Percebe-se que a elaboração marxiana abriu um leque de possibilidades de análise também para o Direito, especialmente do que concerne às relações Estado, Constituição e sociedade. Dentro disso, Bello, Bercovici e Mont’alverne (2019) vislumbraram como a norma constitucional pode se tornar uma grande ilusão, pois ela restou centrada em si mesma, levando a acreditar que a superação do capitalismo poderia se dar através da norma, esvaziando-se, assim, a atuação política.
Com base nisso, é preciso ressaltar que a afirmação de direitos sociais na Constituição de 1988 se estabeleceu como consequência da luta social e política derivada da íntima relação existente entre direito e capitalismo. Não se poderia, portanto, abordar o fenômeno da afirmação de direitos sociais pela ótica de elevação de ideais ou dignidade humana, pois o Direito é forma social que deriva das relações sociais específicas (MASCARO, 2015).
Mesmo no debate jurídico, faz-se necessária a análise das contradições da vida material (MARX, 2008). Há de se lembrar que os direitos previstos na Constituição, essa emancipação do Estado, não é uma emancipação consumada. A emancipação humana, como já mencionado, só se consuma quando o homem individual retoma em si o cidadão abstrato, reunindo na sua vida empírica, no seu trabalho, nas suas relações, tornando-se ser genérico, reconhecendo sua força própria como força social, não apartada da política (MARX, 2009).
Nesse espírito, Bello & Keller (2014) alertam para a importância da compreensão da cidadania em meio ao sistema capitalista, apontando para o uso progressista e transformador do direito sem desvalorização da política. Atenta para o uso empírico da emancipação, reconhecendo a possibilidade de emancipações parciais que limitem o poder do capital e freiem sua ingerência no cotidiano. Nesse sentido, as reformas jurídicas devem ser consideradas emancipatórias, se contiverem um caráter verdadeiramente revolucionário. Considera-se uma reforma enquanto emancipação parcial válida quando orientada no sentido da luta contra o capital e não centrada em si mesma.
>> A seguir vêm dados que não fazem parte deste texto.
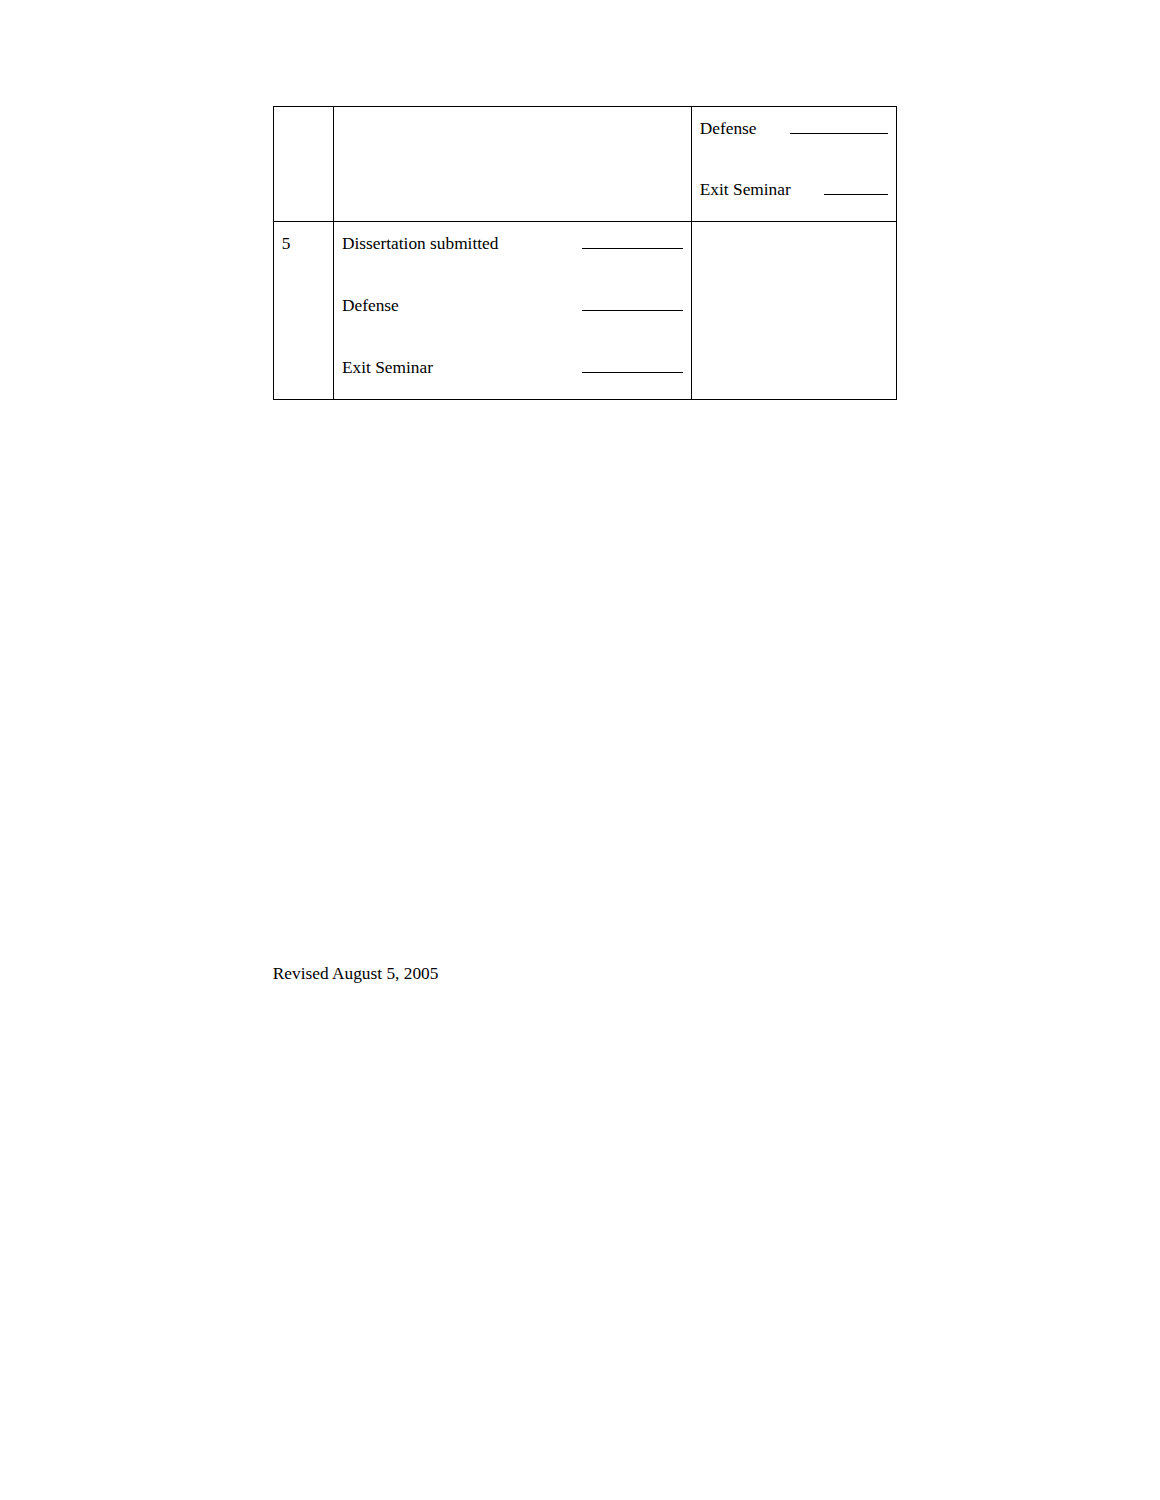| | | Defense Exit Seminar |
| 5 | Dissertation submitted Defense Exit Seminar | |
Revised August 5, 2005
A herança de Marx, assim, exige reflexão crítica e ação revolucionária, sua obra é a teoria da sociedade burguesa e de sua ultrapassagem pela revolução proletária, sendo necessária, mas não suficiente para compreender o mundo contemporâneo (NETTO, 2009). Como disse Marx (2008, p. 50): “(...)quis mostrar unicamente que minhas opiniões, de qualquer maneira que sejam julgadas e por pouco que concordem com os preconceitos ligados aos interesses da classe dominante, são fruto de longos e conscienciosos estudos”.
Embora não se possa transportar as conclusões marxianas em Para a questão judaica para a realidade brasileira do presente sem as devidas mediações, a crítica aos direitos humanos e a necessidade de um potencial verdadeiramente emancipador humano se mostram fundamentais, até mesmo nos dias de hoje.
Por tudo que foi visto, a leitura da obra é essencial aos estudiosos e pesquisadores do direito para que não se percam no estudo abstrato das normas, no dever-ser. Ao contrário, para que se pautem pelo substrato material da realidade humana. Assim, uma perspectiva aprofundada dos direitos humanos não deve ficar entre a ideologia e a política, mas vislumbrar a verdadeira emancipação humana.